Vcat taking up all the memory

VERSION = v"0.6.2"

I have a triangle/jagged array of a data structure that contains a vector d and a coefficient. I want to find the elementwise minimum and maximum of all the ds of the datastructures in the jagged array. I am comparing three methods. I realized that the more verbose the code, the faster it runs. Also the most succint one uses all the memory on my machine (16GB) even for a small array.

# minmax.jl
mutable struct Data{F}
    d::Vector{F}
    coef::F
end

function mmcat(triarr)
    dds = [[d.d for d in dd] for dd in triarr]
    lo = min.(vcat(dds...)...)
    hi = max.(vcat(dds...)...)
    lo, hi
end

function mmfor(triarr)
    itr = Iterators.flatten(triarr)
    lo = first(itr).d
    hi = first(itr).d
    for i in itr
        lo = min.(lo, i.d)
        hi = max.(hi, i.d)
    end
    lo, hi
end

function mmitr(triarr)
    itr = Iterators.flatten(triarr)
    lo = mapreduce(d->d.d, (d1, d2)->min.(d1, d2), first(itr).d, itr)
    hi = mapreduce(d->d.d, (d1, d2)->max.(d1, d2), first(itr).d, itr)
    lo, hi
end

tridata(n) = [[Data(rand(0:9999, 3), 1) for i in 1:j] for j in 1:n]

td3 = tridata(3)
@show mmfor(td3) mmitr(td3) mmcat(td3)

N = 100
tdN = tridata(N)
@show sizeof(tdN)
@show (N*(N+1)/2) * 4 * 8

@show @time mmfor(tdN)
@show @time mmitr(tdN)
@show @time mmcat(tdN)

When I run I get the following output.

$ julia minmax.jl 
mmfor(td3) = ([3028, 148, 657], [9595, 8595, 9345])
mmitr(td3) = ([3028, 148, 657], [9595, 8595, 9345])
mmcat(td3) = ([3028, 148, 657], [9595, 8595, 9345])

sizeof(tdN) = 800
((N * (N + 1)) / 2) * 4 * 8 = 161600.0

  0.000699 seconds (15.24 k allocations: 1.239 MiB)
@time(mmfor(tdN)) = ([2, 4, 1], [9999, 9998, 9993])
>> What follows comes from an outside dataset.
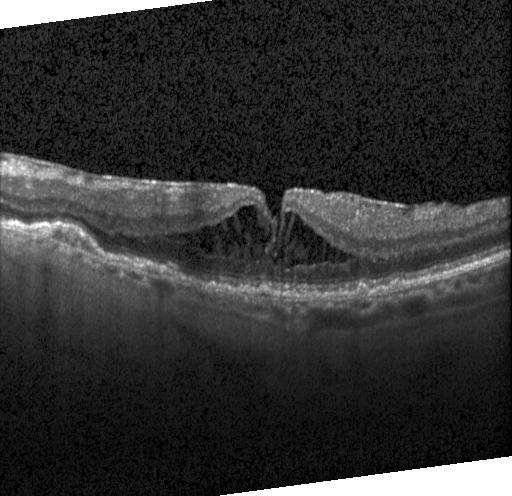
SD-OCT. Heidelberg Spectralis. OCT line scan. OCT finding: diabetic macular edema (DME).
  0.000742 seconds (20.21 k allocations: 1.387 MiB)
@time(mmitr(tdN)) = ([2, 4, 1], [9999, 9998, 9993])

^C

I have to cancel because all the 16GB are taken up by mmcat, not to mention the time it takes even for N=30!
What’s happening with mmcat? What is the julian way of doing this?

Well vcat is eager, so with mmcat you’re forcing julia to concatenate many tiny length-3 vectors into a big array, only to reduce it down again. vcat may be using excess memory, but the iterator based solution is always going to perform much better. For what it’s worth, I personally found mmfor to be much easier to read than the others!

I think the underlying problem you’re having here is that your data structure is nested several layers deep, which makes expressing operations on it clumsy. The memory layout will also be very inefficient compared to a flatter data structure because your inner arrays are so short. Having said that, here’s a variation of mmitr which I think is more readable:

mmitr2(triarr) = extrema(d.d for d in Iterators.flatten(triarr))

To improve your memory layout and access patterns (avoiding allocating many independent small objects), I’d suggest changing Data to

using StaticArrays

struct Data2{F}
    d::SVector{3,F}
    coef::F
end

if that’s compatible with the way you want to use it.

Ideally there’d be a julia package I could recommend for storing jagged arrays efficiently, but I can’t seem to find one with a quick search.

Ha ha. Thanks. May be vcat is better in 1.0.